• DIRECTIONS:
For the entries below, repeat exactly each line starting with the one that contains "X203200000Y-105410000D03*" and going on through the one that contains "X180340000Y-57150000D03*", and no others.

Text-based hardware design files

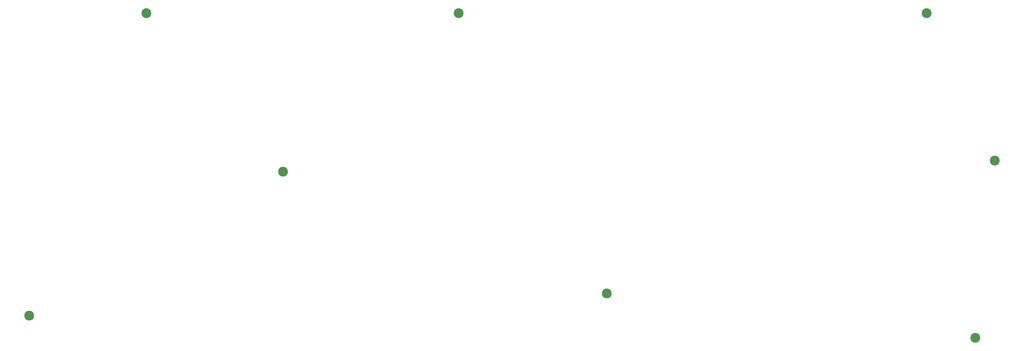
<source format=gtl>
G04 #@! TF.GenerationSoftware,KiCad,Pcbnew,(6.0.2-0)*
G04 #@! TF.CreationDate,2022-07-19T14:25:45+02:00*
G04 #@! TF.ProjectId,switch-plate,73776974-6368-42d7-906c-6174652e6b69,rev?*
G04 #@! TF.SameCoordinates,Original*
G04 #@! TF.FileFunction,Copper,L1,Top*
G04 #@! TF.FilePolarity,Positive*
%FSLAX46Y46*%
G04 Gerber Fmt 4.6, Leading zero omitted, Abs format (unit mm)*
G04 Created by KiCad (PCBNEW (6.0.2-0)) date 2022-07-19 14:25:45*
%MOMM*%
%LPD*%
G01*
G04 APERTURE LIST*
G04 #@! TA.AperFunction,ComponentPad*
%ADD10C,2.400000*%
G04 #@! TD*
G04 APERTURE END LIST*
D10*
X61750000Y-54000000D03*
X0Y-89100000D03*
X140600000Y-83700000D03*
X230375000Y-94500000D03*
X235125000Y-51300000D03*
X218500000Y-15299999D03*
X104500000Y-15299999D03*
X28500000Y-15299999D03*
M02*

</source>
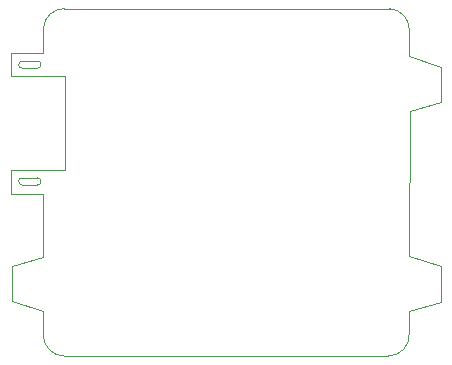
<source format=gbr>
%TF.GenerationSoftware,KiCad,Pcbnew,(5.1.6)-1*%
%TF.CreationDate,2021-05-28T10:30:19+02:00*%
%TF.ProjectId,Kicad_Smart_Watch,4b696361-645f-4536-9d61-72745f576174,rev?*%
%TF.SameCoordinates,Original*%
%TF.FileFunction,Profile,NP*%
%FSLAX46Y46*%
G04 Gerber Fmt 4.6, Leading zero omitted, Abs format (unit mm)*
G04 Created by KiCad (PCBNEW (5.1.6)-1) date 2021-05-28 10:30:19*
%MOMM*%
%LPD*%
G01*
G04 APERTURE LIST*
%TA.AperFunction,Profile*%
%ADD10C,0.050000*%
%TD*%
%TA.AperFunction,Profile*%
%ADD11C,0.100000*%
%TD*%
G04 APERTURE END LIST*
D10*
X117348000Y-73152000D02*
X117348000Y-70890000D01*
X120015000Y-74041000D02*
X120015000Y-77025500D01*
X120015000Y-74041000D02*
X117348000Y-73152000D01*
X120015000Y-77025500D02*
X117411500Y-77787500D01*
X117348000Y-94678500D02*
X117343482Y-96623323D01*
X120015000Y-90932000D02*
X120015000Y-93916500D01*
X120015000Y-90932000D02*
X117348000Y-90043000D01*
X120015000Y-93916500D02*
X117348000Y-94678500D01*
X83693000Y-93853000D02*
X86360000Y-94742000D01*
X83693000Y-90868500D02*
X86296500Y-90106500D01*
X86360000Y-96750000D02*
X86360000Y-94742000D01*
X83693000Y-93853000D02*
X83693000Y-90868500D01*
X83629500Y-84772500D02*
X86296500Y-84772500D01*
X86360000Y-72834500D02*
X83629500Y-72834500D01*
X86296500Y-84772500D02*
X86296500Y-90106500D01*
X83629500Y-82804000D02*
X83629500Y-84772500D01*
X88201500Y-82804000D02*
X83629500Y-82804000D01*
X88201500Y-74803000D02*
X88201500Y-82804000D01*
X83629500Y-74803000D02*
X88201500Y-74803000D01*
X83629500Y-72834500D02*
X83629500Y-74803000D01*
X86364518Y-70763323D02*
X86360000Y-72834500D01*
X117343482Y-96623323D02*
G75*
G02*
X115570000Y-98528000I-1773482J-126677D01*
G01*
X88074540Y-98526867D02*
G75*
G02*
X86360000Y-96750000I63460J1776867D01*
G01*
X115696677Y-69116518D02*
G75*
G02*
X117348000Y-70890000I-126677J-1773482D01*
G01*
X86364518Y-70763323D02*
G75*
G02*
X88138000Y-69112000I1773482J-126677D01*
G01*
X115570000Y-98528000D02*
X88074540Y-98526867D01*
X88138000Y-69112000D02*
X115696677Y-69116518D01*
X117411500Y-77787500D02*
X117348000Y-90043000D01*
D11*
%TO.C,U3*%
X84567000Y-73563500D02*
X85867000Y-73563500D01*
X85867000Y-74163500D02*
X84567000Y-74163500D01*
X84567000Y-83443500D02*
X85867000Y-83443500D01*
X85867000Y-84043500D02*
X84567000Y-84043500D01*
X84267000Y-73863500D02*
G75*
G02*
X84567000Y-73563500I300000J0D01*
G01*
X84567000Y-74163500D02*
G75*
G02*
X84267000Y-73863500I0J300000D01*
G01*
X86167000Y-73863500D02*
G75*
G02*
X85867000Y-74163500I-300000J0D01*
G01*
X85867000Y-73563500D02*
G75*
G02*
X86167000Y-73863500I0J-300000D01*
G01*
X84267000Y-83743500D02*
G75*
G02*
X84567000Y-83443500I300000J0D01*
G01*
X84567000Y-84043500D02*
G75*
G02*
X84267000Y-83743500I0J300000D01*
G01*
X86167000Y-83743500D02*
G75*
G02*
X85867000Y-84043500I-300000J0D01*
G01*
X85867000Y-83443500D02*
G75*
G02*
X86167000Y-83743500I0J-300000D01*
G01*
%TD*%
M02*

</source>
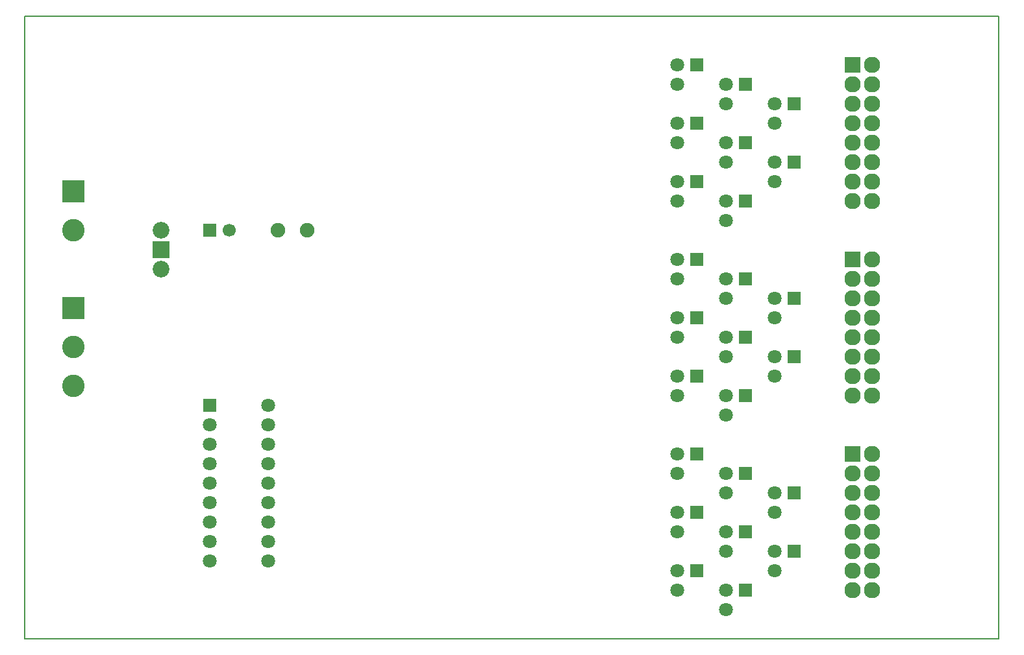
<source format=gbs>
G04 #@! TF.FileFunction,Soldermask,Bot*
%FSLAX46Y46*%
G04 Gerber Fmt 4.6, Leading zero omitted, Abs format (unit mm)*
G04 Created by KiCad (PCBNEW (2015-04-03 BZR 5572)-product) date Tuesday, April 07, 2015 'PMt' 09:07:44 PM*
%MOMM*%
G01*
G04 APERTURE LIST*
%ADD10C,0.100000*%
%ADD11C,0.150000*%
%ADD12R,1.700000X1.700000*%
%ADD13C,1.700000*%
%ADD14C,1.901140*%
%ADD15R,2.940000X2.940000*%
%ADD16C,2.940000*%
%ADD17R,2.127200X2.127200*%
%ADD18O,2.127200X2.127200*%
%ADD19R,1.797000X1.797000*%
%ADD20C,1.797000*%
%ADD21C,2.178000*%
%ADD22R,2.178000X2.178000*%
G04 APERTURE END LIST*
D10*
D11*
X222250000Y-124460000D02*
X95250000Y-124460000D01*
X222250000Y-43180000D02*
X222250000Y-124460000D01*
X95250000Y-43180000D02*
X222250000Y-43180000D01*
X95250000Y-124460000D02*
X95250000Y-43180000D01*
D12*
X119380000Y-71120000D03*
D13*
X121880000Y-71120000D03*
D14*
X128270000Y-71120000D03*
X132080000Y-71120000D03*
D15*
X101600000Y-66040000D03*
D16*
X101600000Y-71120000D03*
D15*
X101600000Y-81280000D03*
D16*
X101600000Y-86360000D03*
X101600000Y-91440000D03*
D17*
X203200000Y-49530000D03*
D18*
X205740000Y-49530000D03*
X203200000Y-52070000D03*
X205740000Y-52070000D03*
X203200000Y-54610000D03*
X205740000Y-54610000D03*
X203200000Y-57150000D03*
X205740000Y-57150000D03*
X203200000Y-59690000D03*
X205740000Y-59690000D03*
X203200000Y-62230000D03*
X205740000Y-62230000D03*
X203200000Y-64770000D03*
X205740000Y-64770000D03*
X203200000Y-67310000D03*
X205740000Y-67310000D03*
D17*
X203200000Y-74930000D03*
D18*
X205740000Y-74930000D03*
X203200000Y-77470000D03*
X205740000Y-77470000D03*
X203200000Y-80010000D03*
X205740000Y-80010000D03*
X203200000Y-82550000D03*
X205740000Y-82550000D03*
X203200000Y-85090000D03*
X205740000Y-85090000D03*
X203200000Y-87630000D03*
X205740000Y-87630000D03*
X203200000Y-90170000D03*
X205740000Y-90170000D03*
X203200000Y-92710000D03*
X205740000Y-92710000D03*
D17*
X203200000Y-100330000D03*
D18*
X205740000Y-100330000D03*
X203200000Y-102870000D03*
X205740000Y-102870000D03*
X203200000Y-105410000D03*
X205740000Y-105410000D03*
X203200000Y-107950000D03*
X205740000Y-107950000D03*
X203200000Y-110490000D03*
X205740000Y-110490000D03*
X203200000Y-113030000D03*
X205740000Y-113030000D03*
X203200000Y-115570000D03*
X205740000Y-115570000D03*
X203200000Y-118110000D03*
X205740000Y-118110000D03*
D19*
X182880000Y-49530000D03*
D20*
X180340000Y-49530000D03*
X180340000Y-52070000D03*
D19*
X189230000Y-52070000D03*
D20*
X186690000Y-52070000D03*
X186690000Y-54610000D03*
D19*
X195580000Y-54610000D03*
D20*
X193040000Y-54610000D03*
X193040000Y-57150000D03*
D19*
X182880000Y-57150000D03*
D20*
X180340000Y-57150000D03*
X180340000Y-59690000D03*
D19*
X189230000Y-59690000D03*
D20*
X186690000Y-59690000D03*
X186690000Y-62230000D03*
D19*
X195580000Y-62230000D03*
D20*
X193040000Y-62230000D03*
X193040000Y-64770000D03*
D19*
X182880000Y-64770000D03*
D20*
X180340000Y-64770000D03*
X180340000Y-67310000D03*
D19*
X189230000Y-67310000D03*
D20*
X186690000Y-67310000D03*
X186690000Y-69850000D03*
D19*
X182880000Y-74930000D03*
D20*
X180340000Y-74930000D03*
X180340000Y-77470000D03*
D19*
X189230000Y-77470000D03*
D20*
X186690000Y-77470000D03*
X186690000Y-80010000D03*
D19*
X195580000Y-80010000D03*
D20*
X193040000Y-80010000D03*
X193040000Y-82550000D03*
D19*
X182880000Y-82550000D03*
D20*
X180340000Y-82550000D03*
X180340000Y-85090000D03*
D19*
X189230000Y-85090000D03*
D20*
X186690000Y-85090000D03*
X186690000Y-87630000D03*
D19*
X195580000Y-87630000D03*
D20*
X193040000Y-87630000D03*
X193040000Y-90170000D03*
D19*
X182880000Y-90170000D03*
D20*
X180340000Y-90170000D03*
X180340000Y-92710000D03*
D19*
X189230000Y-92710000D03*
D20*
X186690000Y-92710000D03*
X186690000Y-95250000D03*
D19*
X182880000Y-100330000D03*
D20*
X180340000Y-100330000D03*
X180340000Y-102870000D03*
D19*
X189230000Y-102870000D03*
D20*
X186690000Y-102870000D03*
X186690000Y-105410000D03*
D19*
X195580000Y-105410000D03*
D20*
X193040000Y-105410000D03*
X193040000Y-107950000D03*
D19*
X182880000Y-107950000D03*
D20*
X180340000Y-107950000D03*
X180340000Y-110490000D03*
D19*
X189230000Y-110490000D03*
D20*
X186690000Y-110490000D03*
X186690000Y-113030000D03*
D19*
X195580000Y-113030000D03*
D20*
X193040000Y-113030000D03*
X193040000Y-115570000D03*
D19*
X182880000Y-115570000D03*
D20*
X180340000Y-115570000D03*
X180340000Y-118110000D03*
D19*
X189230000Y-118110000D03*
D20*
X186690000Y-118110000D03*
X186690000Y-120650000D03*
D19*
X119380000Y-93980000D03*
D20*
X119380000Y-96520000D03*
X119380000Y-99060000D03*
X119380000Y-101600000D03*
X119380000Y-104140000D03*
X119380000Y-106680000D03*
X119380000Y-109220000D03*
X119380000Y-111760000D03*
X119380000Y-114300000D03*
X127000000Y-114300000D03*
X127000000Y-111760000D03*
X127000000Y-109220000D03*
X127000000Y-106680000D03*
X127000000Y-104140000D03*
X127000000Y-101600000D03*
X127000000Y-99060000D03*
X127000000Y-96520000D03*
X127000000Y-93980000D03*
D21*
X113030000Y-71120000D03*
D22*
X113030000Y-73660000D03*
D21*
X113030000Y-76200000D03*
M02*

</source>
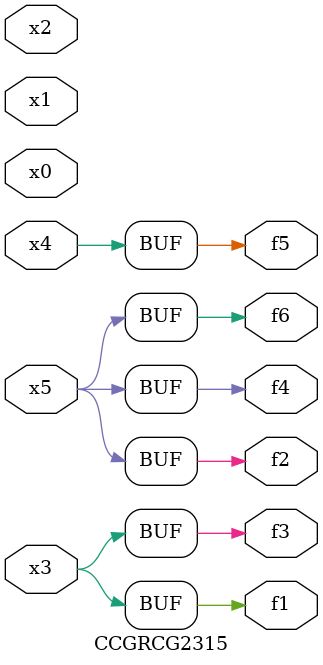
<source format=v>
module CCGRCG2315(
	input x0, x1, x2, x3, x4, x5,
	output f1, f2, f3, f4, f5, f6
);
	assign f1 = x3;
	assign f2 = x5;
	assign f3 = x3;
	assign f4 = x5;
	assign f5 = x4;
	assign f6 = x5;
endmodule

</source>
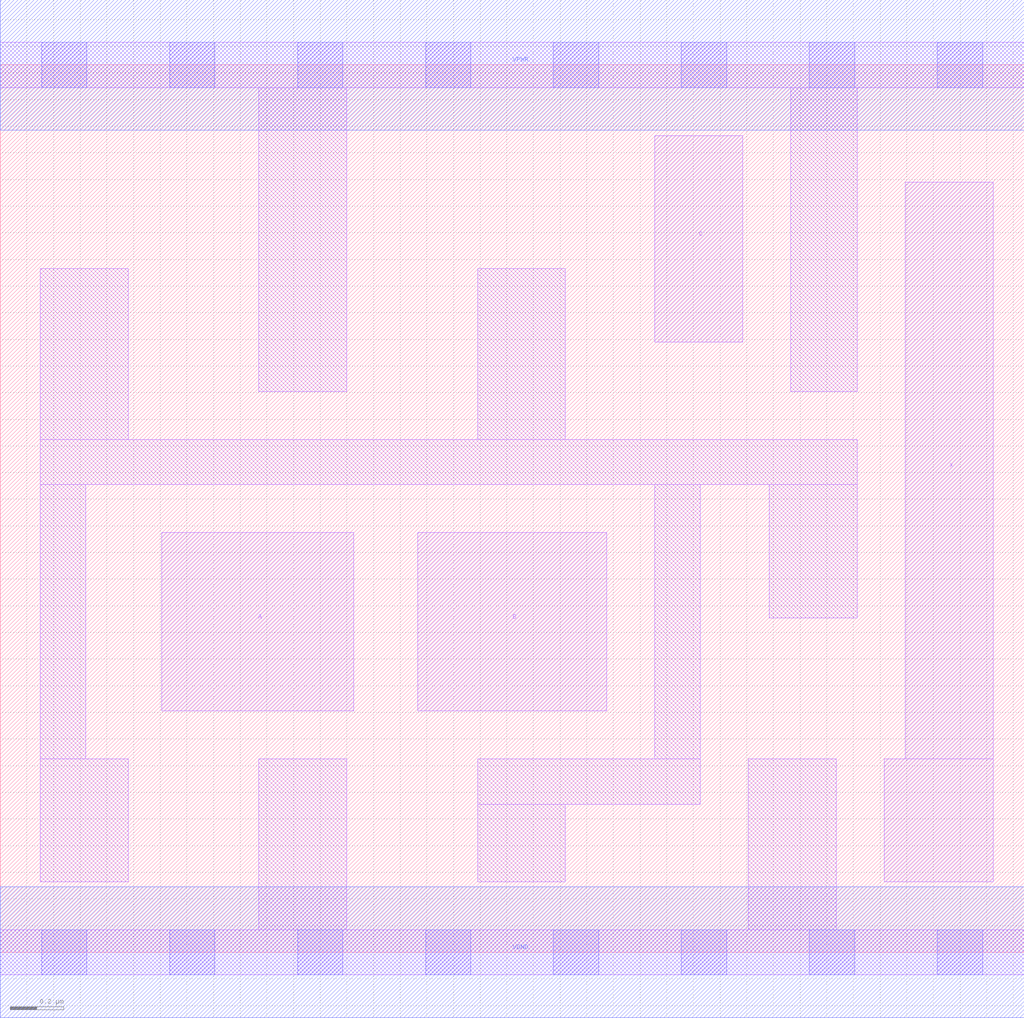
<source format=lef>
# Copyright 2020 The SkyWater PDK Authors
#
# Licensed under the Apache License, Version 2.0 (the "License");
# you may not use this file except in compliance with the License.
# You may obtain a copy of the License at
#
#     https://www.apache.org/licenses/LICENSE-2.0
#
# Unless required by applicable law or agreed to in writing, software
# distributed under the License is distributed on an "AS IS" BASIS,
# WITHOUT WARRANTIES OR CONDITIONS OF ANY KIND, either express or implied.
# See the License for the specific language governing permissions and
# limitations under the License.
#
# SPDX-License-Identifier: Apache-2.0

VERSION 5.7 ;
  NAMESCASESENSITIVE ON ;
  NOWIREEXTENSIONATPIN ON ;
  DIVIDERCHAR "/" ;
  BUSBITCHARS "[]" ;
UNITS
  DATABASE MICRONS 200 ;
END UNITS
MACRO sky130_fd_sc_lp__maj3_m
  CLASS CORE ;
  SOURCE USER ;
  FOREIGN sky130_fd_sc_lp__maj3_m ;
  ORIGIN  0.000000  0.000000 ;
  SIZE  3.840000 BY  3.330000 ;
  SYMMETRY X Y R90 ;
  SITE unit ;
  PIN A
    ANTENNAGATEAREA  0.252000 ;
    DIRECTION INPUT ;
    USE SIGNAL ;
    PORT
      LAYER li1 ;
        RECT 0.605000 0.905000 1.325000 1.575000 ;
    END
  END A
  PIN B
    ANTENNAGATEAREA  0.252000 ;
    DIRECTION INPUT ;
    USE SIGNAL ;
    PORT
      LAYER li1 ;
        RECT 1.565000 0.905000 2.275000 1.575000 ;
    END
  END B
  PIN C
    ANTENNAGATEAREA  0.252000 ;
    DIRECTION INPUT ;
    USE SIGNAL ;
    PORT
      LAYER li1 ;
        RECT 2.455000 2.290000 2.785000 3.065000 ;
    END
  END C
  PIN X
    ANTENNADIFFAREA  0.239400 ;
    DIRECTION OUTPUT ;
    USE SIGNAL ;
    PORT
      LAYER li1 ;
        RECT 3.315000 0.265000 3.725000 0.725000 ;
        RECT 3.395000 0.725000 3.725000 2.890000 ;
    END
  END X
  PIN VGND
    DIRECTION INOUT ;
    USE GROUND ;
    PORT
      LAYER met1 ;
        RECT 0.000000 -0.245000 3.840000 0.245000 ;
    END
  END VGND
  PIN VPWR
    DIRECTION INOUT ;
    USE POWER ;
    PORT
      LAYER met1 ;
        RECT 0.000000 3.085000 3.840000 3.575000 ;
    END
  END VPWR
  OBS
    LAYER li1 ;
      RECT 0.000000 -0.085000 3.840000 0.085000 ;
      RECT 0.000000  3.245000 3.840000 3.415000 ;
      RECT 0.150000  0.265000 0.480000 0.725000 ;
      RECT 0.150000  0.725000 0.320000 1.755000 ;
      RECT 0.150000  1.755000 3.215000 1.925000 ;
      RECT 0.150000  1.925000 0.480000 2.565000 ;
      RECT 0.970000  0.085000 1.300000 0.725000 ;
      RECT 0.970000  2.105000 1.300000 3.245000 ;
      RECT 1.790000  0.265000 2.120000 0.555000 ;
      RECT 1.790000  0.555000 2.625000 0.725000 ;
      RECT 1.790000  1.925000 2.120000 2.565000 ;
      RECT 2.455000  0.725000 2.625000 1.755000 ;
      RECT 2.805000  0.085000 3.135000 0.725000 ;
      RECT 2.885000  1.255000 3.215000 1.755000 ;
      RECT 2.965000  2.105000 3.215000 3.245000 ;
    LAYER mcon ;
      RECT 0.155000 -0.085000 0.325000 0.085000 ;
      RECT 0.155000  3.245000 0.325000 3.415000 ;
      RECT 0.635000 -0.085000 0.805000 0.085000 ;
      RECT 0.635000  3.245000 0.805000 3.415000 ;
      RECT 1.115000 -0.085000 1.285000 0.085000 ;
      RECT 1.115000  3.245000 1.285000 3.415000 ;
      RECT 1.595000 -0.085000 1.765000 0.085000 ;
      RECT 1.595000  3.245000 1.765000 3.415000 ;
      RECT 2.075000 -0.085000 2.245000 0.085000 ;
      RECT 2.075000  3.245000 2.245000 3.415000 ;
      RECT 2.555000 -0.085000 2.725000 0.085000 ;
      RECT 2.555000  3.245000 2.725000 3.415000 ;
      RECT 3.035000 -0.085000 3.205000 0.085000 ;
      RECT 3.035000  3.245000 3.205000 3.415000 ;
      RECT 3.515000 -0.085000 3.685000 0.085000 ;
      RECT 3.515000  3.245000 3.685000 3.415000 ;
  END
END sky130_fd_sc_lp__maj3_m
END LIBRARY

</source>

• RESULT OF THE TASK:
X203200000Y-105410000D03*
X205740000Y-105410000D03*
X203200000Y-107950000D03*
X205740000Y-107950000D03*
X203200000Y-110490000D03*
X205740000Y-110490000D03*
X203200000Y-113030000D03*
X205740000Y-113030000D03*
X203200000Y-115570000D03*
X205740000Y-115570000D03*
X203200000Y-118110000D03*
X205740000Y-118110000D03*
D19*
X182880000Y-49530000D03*
D20*
X180340000Y-49530000D03*
X180340000Y-52070000D03*
D19*
X189230000Y-52070000D03*
D20*
X186690000Y-52070000D03*
X186690000Y-54610000D03*
D19*
X195580000Y-54610000D03*
D20*
X193040000Y-54610000D03*
X193040000Y-57150000D03*
D19*
X182880000Y-57150000D03*
D20*
X180340000Y-57150000D03*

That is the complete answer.